About this task: Please turn every line of the listing into a Markdown table with the columns Row and Line, numbering each row and skipping blank lines. Leave the pictures out of the table.

Saved entries
+ + +
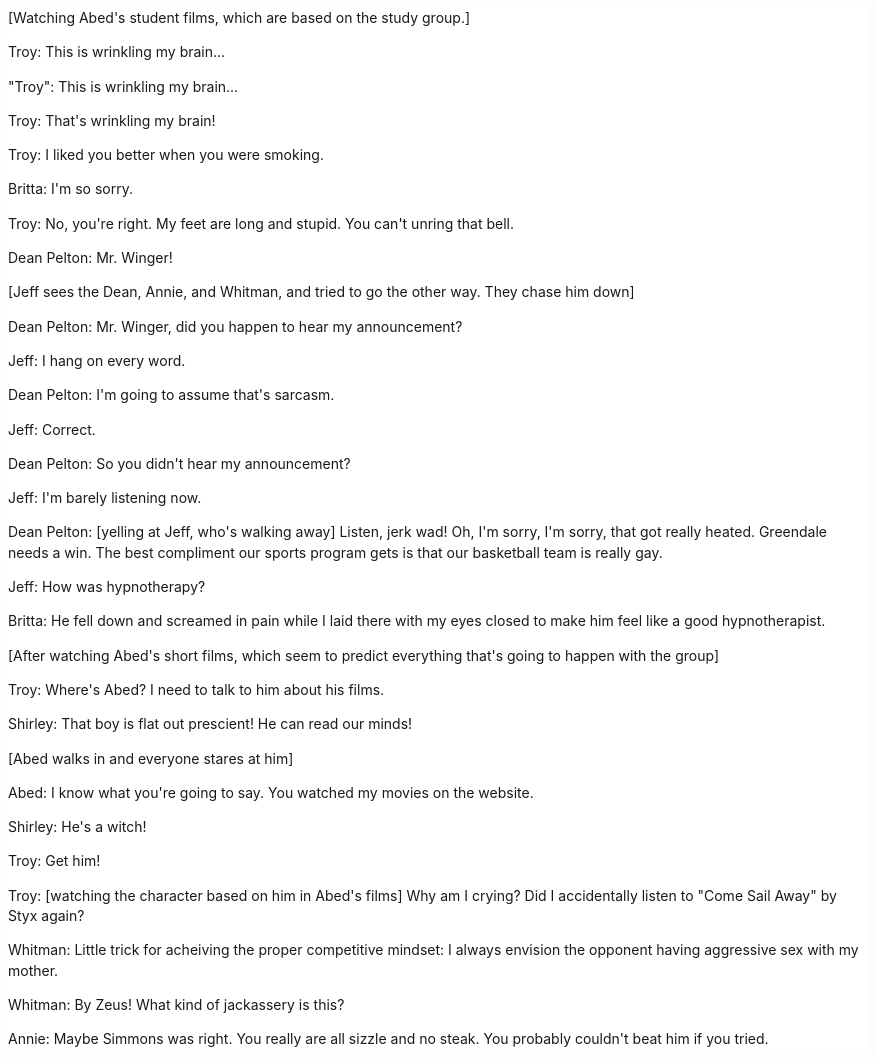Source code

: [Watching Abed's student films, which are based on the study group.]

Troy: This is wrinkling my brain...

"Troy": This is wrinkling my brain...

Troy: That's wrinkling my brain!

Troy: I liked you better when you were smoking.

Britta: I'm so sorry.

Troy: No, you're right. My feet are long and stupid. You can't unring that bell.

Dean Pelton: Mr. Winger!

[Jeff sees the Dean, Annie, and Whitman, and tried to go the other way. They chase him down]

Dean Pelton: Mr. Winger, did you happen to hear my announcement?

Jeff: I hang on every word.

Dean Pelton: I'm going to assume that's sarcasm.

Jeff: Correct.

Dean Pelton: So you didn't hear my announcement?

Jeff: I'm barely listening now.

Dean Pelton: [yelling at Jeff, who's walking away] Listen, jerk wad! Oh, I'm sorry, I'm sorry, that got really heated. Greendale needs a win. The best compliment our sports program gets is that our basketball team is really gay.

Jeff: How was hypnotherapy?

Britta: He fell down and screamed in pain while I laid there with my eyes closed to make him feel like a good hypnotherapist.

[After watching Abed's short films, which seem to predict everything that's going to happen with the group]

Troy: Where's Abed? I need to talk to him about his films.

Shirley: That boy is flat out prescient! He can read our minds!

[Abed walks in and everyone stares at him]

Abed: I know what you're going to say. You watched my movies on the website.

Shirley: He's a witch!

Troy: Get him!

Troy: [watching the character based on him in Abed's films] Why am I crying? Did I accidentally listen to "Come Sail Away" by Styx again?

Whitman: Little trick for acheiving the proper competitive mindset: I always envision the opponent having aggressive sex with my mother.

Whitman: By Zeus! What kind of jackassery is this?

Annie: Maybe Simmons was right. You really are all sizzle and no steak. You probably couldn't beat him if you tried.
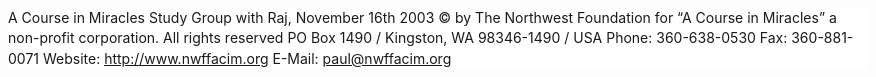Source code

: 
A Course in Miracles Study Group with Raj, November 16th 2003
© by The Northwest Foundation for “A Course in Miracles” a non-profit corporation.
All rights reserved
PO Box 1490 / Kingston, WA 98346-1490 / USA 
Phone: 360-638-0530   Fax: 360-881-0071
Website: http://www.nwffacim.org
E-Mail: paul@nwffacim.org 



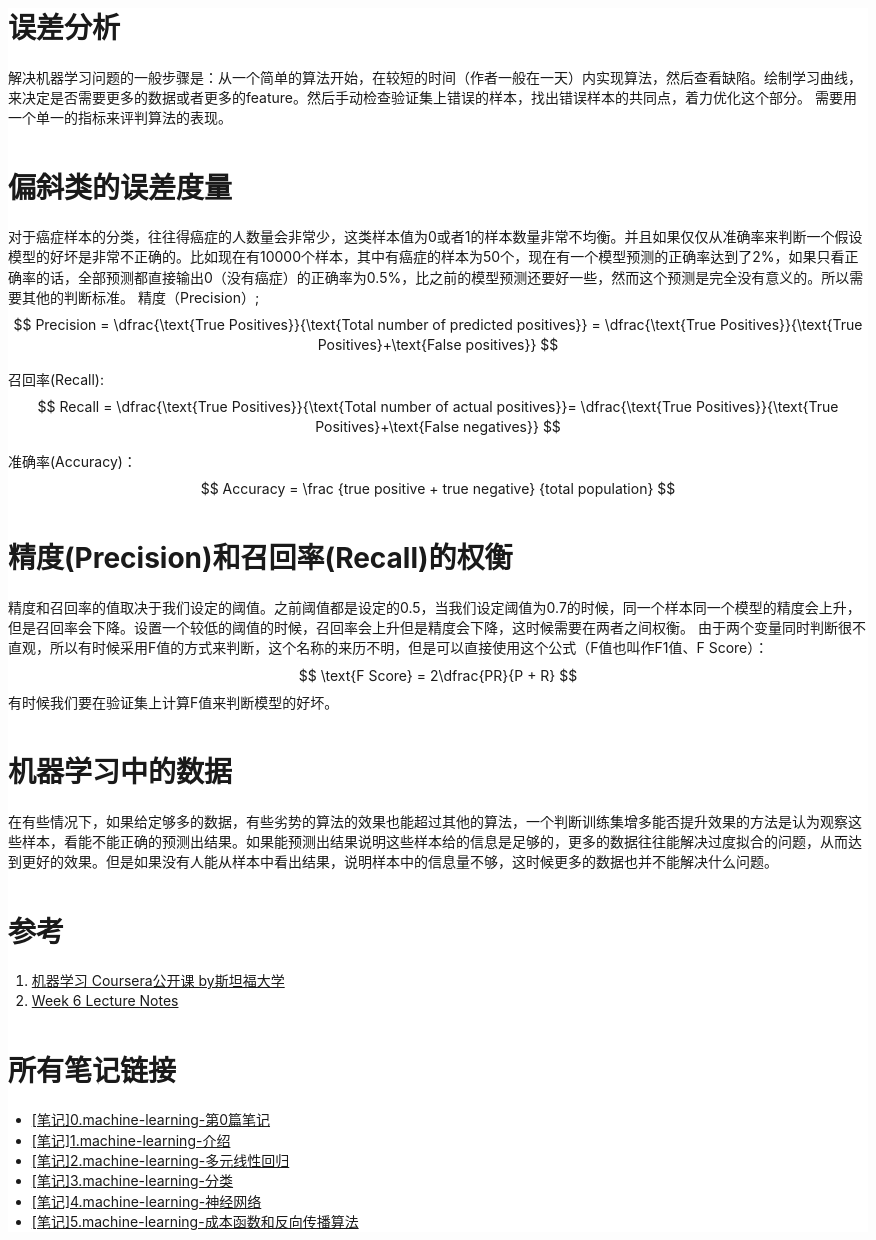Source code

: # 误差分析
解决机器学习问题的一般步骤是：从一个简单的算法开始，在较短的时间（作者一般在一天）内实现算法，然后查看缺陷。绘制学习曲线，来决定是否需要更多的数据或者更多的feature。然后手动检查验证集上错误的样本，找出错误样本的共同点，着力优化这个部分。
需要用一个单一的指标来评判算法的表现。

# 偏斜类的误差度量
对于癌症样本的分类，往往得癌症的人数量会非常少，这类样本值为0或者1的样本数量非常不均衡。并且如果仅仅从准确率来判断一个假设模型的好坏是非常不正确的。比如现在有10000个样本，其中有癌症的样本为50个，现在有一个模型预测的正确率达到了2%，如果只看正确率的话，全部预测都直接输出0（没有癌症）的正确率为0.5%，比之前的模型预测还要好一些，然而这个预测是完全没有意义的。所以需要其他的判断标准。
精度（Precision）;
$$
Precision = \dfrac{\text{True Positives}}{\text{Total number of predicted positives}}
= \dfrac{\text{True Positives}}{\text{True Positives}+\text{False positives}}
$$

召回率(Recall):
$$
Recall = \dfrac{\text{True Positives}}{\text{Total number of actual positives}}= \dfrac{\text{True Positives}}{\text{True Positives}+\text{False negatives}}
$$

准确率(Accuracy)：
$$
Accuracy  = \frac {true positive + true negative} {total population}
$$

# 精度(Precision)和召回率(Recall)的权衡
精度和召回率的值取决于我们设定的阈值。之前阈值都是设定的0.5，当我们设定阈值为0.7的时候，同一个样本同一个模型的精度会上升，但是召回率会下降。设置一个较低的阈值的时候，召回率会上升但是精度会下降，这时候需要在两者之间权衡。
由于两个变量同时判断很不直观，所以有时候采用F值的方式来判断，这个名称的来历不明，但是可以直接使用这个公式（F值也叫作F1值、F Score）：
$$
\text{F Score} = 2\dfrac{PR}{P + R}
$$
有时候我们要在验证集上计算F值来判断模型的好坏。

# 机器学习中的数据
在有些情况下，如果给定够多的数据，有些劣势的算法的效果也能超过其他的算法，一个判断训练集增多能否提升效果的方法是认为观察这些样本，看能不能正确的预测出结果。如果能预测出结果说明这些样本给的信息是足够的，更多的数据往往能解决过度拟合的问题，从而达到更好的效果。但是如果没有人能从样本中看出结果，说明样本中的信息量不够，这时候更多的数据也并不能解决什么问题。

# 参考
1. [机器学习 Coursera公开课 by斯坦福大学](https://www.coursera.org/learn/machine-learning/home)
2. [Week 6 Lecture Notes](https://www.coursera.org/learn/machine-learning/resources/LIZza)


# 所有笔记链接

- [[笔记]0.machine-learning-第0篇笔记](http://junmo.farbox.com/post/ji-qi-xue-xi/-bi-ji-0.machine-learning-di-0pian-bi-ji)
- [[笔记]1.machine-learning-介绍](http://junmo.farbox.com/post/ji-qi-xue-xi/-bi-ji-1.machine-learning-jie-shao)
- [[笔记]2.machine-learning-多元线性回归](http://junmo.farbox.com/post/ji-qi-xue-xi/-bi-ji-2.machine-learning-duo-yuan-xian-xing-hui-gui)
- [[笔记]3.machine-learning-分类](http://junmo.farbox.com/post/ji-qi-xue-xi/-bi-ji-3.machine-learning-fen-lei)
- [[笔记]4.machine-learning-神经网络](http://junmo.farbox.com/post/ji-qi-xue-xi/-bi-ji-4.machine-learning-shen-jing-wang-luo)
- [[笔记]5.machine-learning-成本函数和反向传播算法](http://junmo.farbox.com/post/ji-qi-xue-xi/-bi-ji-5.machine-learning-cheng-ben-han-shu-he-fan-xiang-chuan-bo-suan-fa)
+ + +
Result:
| Row | Line |
|---|---|
| 1 | Source code |
| 2 | : [Watching Abed's student films, which are based on the study group.] |
| 3 | Troy: This is wrinkling my brain... |
| 4 | "Troy": This is wrinkling my brain... |
| 5 | Troy: That's wrinkling my brain! |
| 6 | Troy: I liked you better when you were smoking. |
| 7 | Britta: I'm so sorry. |
| 8 | Troy: No, you're right. My feet are long and stupid. You can't unring that bell. |
| 9 | Dean Pelton: Mr. Winger! |
| 10 | [Jeff sees the Dean, Annie, and Whitman, and tried to go the other way. They chase him down] |
| 11 | Dean Pelton: Mr. Winger, did you happen to hear my announcement? |
| 12 | Jeff: I hang on every word. |
| 13 | Dean Pelton: I'm going to assume that's sarcasm. |
| 14 | Jeff: Correct. |
| 15 | Dean Pelton: So you didn't hear my announcement? |
| 16 | Jeff: I'm barely listening now. |
| 17 | Dean Pelton: [yelling at Jeff, who's walking away] Listen, jerk wad! Oh, I'm sorry, I'm sorry, that got really heated. Greendale needs a win. The best compliment our sports program gets is that our basketball team is really gay. |
| 18 | Jeff: How was hypnotherapy? |
| 19 | Britta: He fell down and screamed in pain while I laid there with my eyes closed to make him feel like a good hypnotherapist. |
| 20 | [After watching Abed's short films, which seem to predict everything that's going to happen with the group] |
| 21 | Troy: Where's Abed? I need to talk to him about his films. |
| 22 | Shirley: That boy is flat out prescient! He can read our minds! |
| 23 | [Abed walks in and everyone stares at him] |
| 24 | Abed: I know what you're going to say. You watched my movies on the website. |
| 25 | Shirley: He's a witch! |
| 26 | Troy: Get him! |
| 27 | Troy: [watching the character based on him in Abed's films] Why am I crying? Did I accidentally listen to "Come Sail Away" by Styx again? |
| 28 | Whitman: Little trick for acheiving the proper competitive mindset: I always envision the opponent having aggressive sex with my mother. |
| 29 | Whitman: By Zeus! What kind of jackassery is this? |
| 30 | Annie: Maybe Simmons was right. You really are all sizzle and no steak. You probably couldn't beat him if you tried. |
| 31 | Source code |
| 32 | :  |
| 33 | A Course in Miracles Study Group with Raj, November 16th 2003 |
| 34 | © by The Northwest Foundation for “A Course in Miracles” a non-profit corporation. |
| 35 | All rights reserved |
| 36 | PO Box 1490 / Kingston, WA 98346-1490 / USA  |
| 37 | Phone: 360-638-0530   Fax: 360-881-0071 |
| 38 | Website: http://www.nwffacim.org |
| 39 | E-Mail: paul@nwffacim.org  |
| 40 | Source code |
| 41 | : # 误差分析 |
| 42 | 解决机器学习问题的一般步骤是：从一个简单的算法开始，在较短的时间（作者一般在一天）内实现算法，然后查看缺陷。绘制学习曲线，来决定是否需要更多的数据或者更多的feature。然后手动检查验证集上错误的样本，找出错误样本的共同点，着力优化这个部分。 |
| 43 | 需要用一个单一的指标来评判算法的表现。 |
| 44 | # 偏斜类的误差度量 |
| 45 | 对于癌症样本的分类，往往得癌症的人数量会非常少，这类样本值为0或者1的样本数量非常不均衡。并且如果仅仅从准确率来判断一个假设模型的好坏是非常不正确的。比如现在有10000个样本，其中有癌症的样本为50个，现在有一个模型预测的正确率达到了2%，如果只看正确率的话，全部预测都直接输出0（没有癌症）的正确率为0.5%，比之前的模型预测还要好一些，然而这个预测是完全没有意义的。所以需要其他的判断标准。 |
| 46 | 精度（Precision）; |
| 47 | $$ |
| 48 | Precision = \dfrac{\text{True Positives}}{\text{Total number of predicted positives}} |
| 49 | = \dfrac{\text{True Positives}}{\text{True Positives}+\text{False positives}} |
| 50 | $$ |
| 51 | 召回率(Recall): |
| 52 | $$ |
| 53 | Recall = \dfrac{\text{True Positives}}{\text{Total number of actual positives}}= \dfrac{\text{True Positives}}{\text{True Positives}+\text{False negatives}} |
| 54 | $$ |
| 55 | 准确率(Accuracy)： |
| 56 | $$ |
| 57 | Accuracy  = \frac {true positive + true negative} {total population} |
| 58 | $$ |
| 59 | # 精度(Precision)和召回率(Recall)的权衡 |
| 60 | 精度和召回率的值取决于我们设定的阈值。之前阈值都是设定的0.5，当我们设定阈值为0.7的时候，同一个样本同一个模型的精度会上升，但是召回率会下降。设置一个较低的阈值的时候，召回率会上升但是精度会下降，这时候需要在两者之间权衡。 |
| 61 | 由于两个变量同时判断很不直观，所以有时候采用F值的方式来判断，这个名称的来历不明，但是可以直接使用这个公式（F值也叫作F1值、F Score）： |
| 62 | $$ |
| 63 | \text{F Score} = 2\dfrac{PR}{P + R} |
| 64 | $$ |
| 65 | 有时候我们要在验证集上计算F值来判断模型的好坏。 |
| 66 | # 机器学习中的数据 |
| 67 | 在有些情况下，如果给定够多的数据，有些劣势的算法的效果也能超过其他的算法，一个判断训练集增多能否提升效果的方法是认为观察这些样本，看能不能正确的预测出结果。如果能预测出结果说明这些样本给的信息是足够的，更多的数据往往能解决过度拟合的问题，从而达到更好的效果。但是如果没有人能从样本中看出结果，说明样本中的信息量不够，这时候更多的数据也并不能解决什么问题。 |
| 68 | # 参考 |
| 69 | 1. [机器学习 Coursera公开课 by斯坦福大学](https://www.coursera.org/learn/machine-learning/home) |
| 70 | 2. [Week 6 Lecture Notes](https://www.coursera.org/learn/machine-learning/resources/LIZza) |
| 71 | # 所有笔记链接 |
| 72 | - [[笔记]0.machine-learning-第0篇笔记](http://junmo.farbox.com/post/ji-qi-xue-xi/-bi-ji-0.machine-learning-di-0pian-bi-ji) |
| 73 | - [[笔记]1.machine-learning-介绍](http://junmo.farbox.com/post/ji-qi-xue-xi/-bi-ji-1.machine-learning-jie-shao) |
| 74 | - [[笔记]2.machine-learning-多元线性回归](http://junmo.farbox.com/post/ji-qi-xue-xi/-bi-ji-2.machine-learning-duo-yuan-xian-xing-hui-gui) |
| 75 | - [[笔记]3.machine-learning-分类](http://junmo.farbox.com/post/ji-qi-xue-xi/-bi-ji-3.machine-learning-fen-lei) |
| 76 | - [[笔记]4.machine-learning-神经网络](http://junmo.farbox.com/post/ji-qi-xue-xi/-bi-ji-4.machine-learning-shen-jing-wang-luo) |
| 77 | - [[笔记]5.machine-learning-成本函数和反向传播算法](http://junmo.farbox.com/post/ji-qi-xue-xi/-bi-ji-5.machine-learning-cheng-ben-han-shu-he-fan-xiang-chuan-bo-suan-fa) |